Diese etwas provokante Frage stellen mir viele Journalisten – und ich antworte immer, dass Gott auf jeden Fall hier ist! Aber es ist nicht Gott, der gekommen ist, um zu schießen, es ist nicht Gott, der gekommen ist, um zu töten; w i r waren es, die Menschen. Und deshalb müssen wir uns immer daran erinnern, dass es der Mensch ist, der tatsächlich darüber entscheidet, was er tut, denn Gott überlässt ihm die Entscheidung, ob er tötet oder nicht.

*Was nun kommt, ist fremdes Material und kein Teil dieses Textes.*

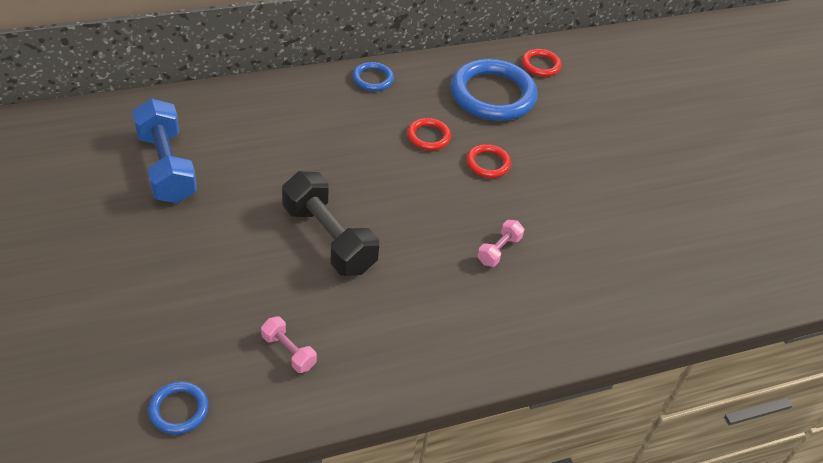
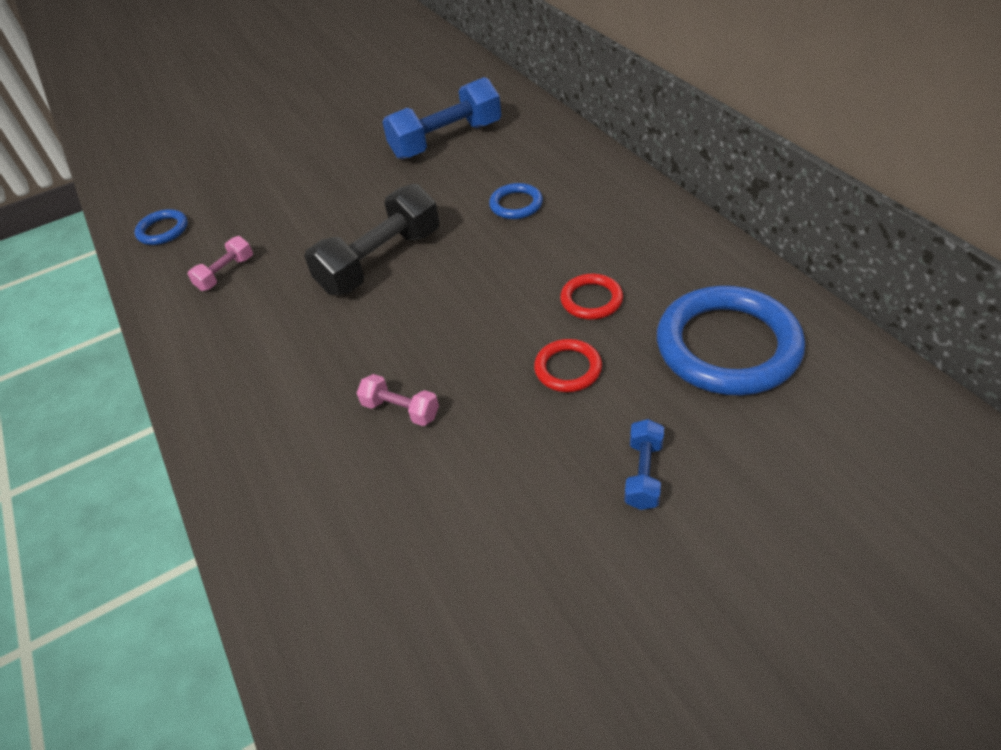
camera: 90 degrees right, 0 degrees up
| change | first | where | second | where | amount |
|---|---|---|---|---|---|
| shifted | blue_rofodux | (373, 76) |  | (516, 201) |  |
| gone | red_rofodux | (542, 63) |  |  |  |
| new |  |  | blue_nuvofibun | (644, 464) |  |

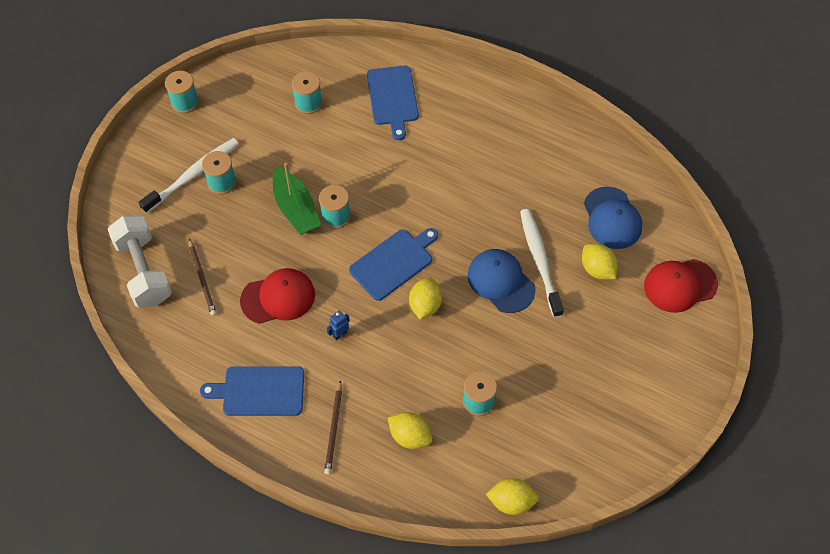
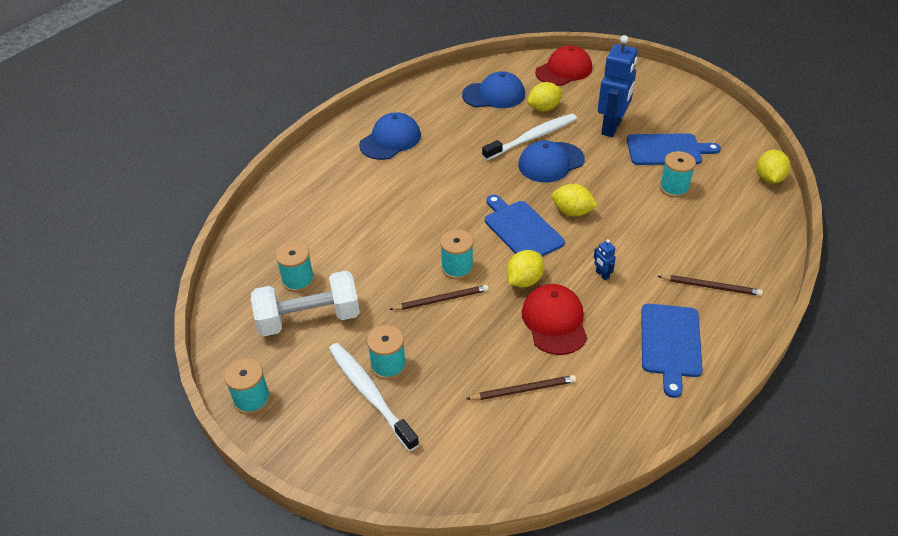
camera: 80 degrees left, 15 degrees down
| change | first | where | second | where | amount |
|---|---|---|---|---|---|
| shifted | white_nuvofibun | (140, 261) |  | (305, 303) |  |
| swapped | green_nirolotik | (297, 199) | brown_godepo | (439, 297) |  |
| shifted | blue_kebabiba | (393, 103) |  | (674, 149) |  |
| shifted | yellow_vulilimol | (410, 430) |  | (525, 269) |  |
| rotated | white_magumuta | (542, 263) |  | (529, 137) | 150 degrees clockwise |
| rotated | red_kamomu | (681, 286) |  | (563, 65) | 120 degrees counterclockwise |
| new |  |  | blue_kamomu | (390, 136) |  |
| new |  |  | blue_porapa | (617, 86) |  |

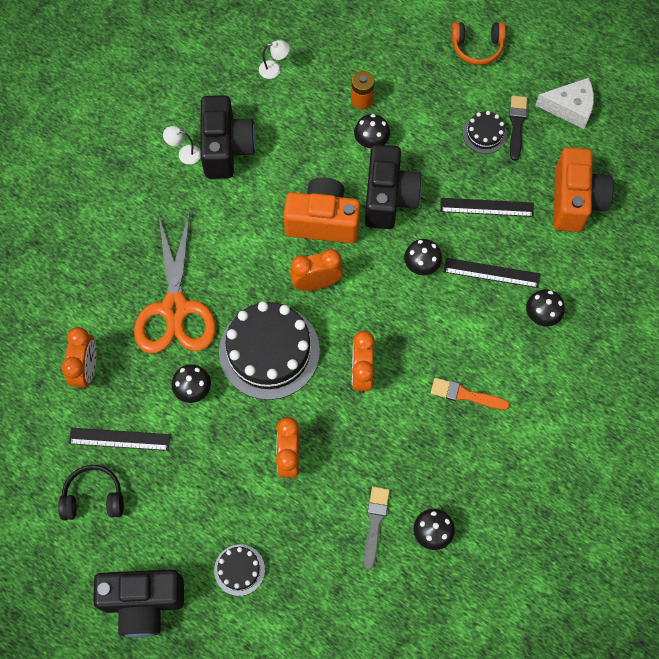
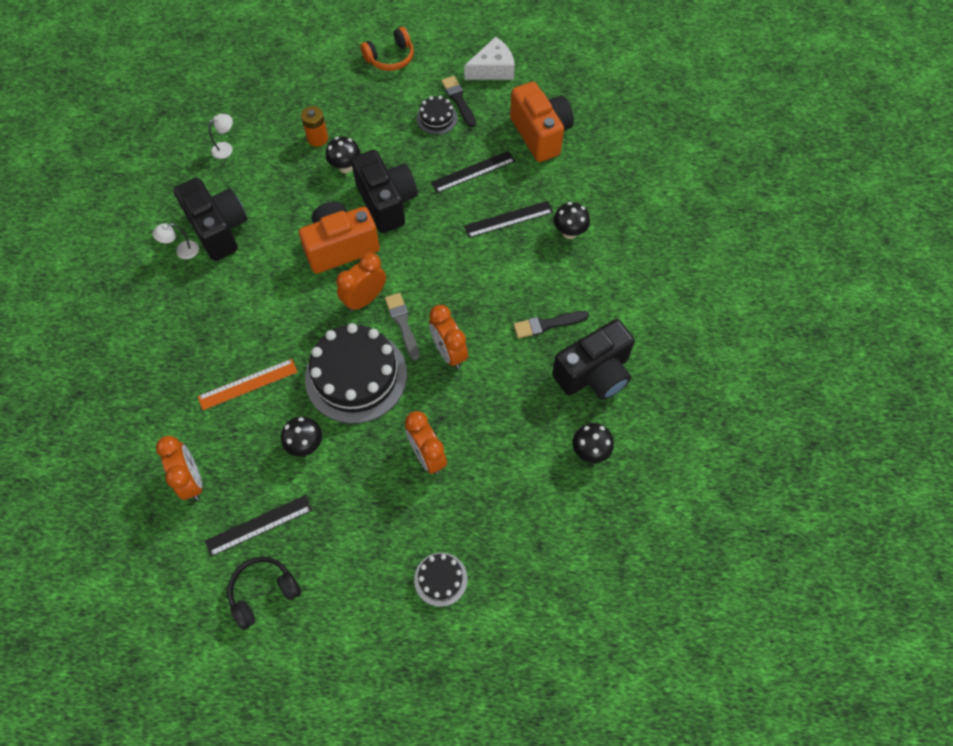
camera: 30 degrees left, 5 degrees down
| change | first | where | second | where | amount |
|---|---|---|---|---|---|
| shifted | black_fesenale | (139, 603) |  | (593, 359) |  |
| swapped | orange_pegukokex | (175, 282) | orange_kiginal | (247, 384) |  |
| shifted | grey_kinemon | (377, 528) |  | (402, 326) |  |
| gone | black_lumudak | (423, 257) |  |  |  |
| repainted | orange_kinemon | (470, 394) | black_kinemon | (551, 324) |  |

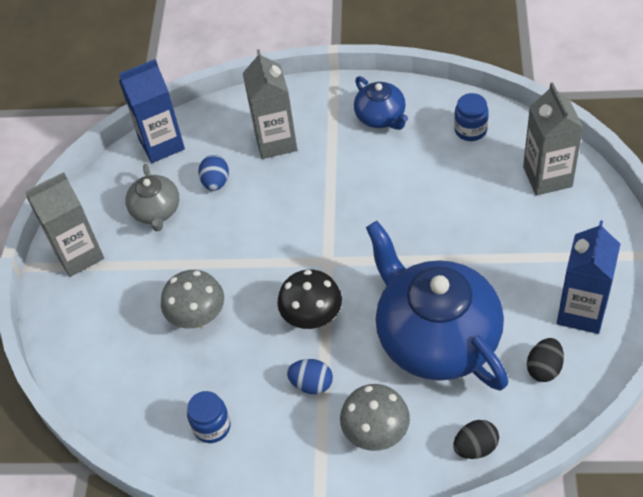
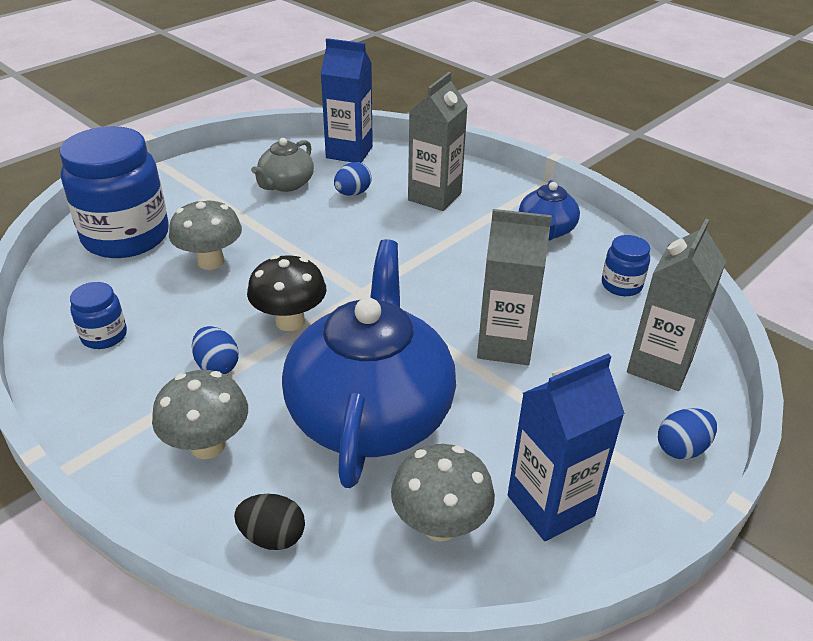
camera: 35 degrees right, 15 degrees down
| change | first | where | second | where | amount |
|---|---|---|---|---|---|
| shifted | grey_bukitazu | (64, 224) |  | (514, 287) |  |
| swapped | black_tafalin | (545, 360) | grey_lumudak | (443, 493) |  |
| new |  |  | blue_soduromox | (114, 192) |  |
| new |  |  | blue_tafalin | (687, 433) |  |

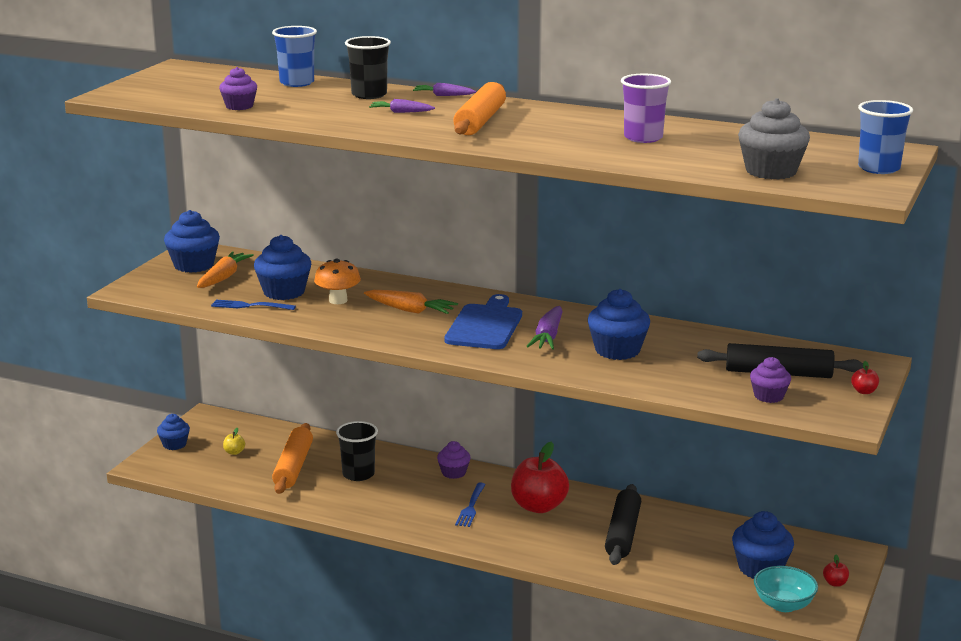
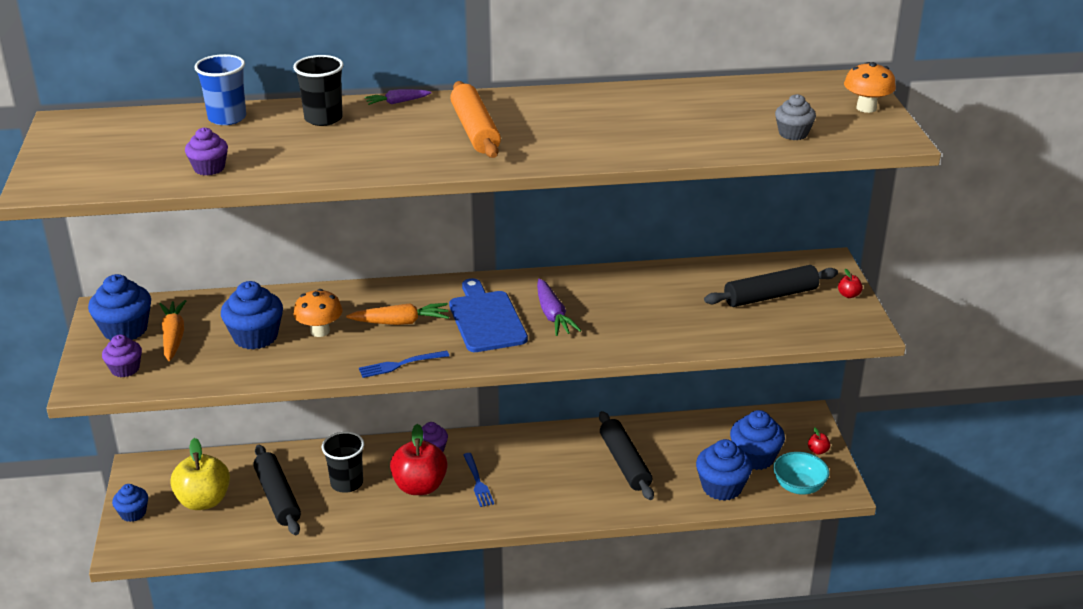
camera: 30 degrees left, 10 degrees up
| change | first | where | second | where | amount |
|---|---|---|---|---|---|
| shifted | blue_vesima | (253, 305) |  | (404, 364) |  |
| scaled | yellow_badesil | (234, 441) |  | (200, 474) | x2.48 |
| repainted | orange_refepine | (292, 458) | black_refepine | (277, 490) |  |
| gone | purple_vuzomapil | (402, 106) |  |  |  |
| shifted | red_badesil | (540, 477) |  | (419, 459) |  |
| shifted | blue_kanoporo | (619, 324) |  | (724, 470) |  |
| gone | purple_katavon | (646, 108) |  |  |  |
| scaled | grey_kanoporo | (774, 138) |  | (795, 117) | x0.61 |
| shifted | purple_kanoporo | (770, 380) |  | (122, 355) |  |
| swapped | blue_katavon | (885, 137) | orange_lumudak | (870, 87) |  |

Und so bin ich in diesem Krieg einerseits tatsächlich, wie soll ich sagen, von einer bestimmten Gruppe von Menschen, nämlich den Russen, desillusioniert, nicht wahr? Andererseits ist mein Glaube jedoch gerade dadurch gestärkt worden, dass ich andere Menschen gesehen habe, die hierhergekommen sind, um zu helfen, oder die ihre Häuser für Flüchtlinge öffnen und humanitäre Hilfe leisten. Wenn man so etwas sieht, dann stärkt das den Glauben.“
Hintergrund
Das Gespräch mit Andriy Halavin führte Stefan von Kempis am 16. September in Butscha (Ukraine). Kempis nahm vom 14.-18. September an einer Reise des Groß-Hospitaliers des Malteserordens, Josef D. Blotz, in die Ukraine teil. Der Fokus galt dabei besonders Malteser-Hilfsprojekten in dem vom Krieg gemarterten Land, in dem der Malteserorden seit 1991 präsent ist. Seit dem Beginn des Krieges im Februar 2022 stellt er in einer gemeinsamen Anstrengung aller seiner Vereinigungen, Hilfskorps und etwa 1.000 Freiwilligen (sowohl ausländischen als auch ukrainischen) medizinische, soziale und psychologische Hilfe sowie sichere Unterkünfte für Vertriebene in der Ukraine und den Nachbarländern bereit.